Le 11 mars 1977, lors d'un assaut mené contre l'université de Bologne occupée par les étudiants en grève, la police italienne tue Francesco Lorusso, un militant de Lotta continua. «La ville devait se souvenir de ce jour» raconte Franco Berardi, ancien animateur de Radio Alice. Il se souvient que le 12 mars, parce qu'«ils ne voulaient pas répondre au sang par le sang», 10 000 manifestants rendent hommage à leur camarade assassiné en détruisant de façon systématique toutes les vitrines de la ville. Cet évènement est connu comme «l'opération vetrina». (La municipalité communiste de Bologne était alors considérée comme la «vitrine du socialisme à visage humain», honni par les mouvements gauchistes.)

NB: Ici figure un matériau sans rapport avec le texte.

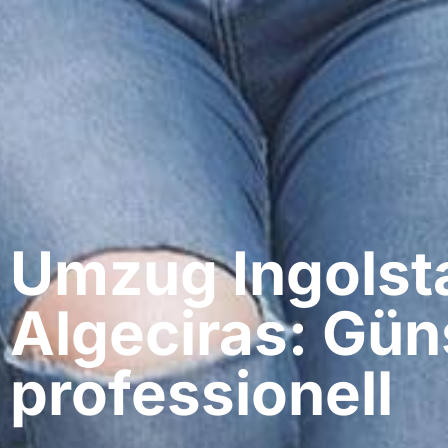
Umzug Ingolsta
Algeciras: Gün
professionell​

Vingt et un ans plus tard, je n'avais pas connaissance de cet épisode historique quand j'ai entrepris à Milan l'action Lavaggio vetrina. Je me souviens qu'à mes yeux d'alors, devant les vitrines des galeries d'art, ces frontières invisibles «qui laissent passer les regards mais pas les corps», la seule alternative possible était de «les briser ou bien les laver». J'avais choisi la deuxième option, plus conforme selon moi à ce que j'essayais de montrer de la violence des barrières symboliques.


Bien que ce ne soit qu'une coïncidence, je ne peux m'empêcher de voir rétrospectivement le dessin d'une filiation possible entre ces deux histoires qui mettent en perspective un decrescendo dans le recours à la violence symbolique : casser plutôt que tuer en 1977; laver plutôt que casser en 1998.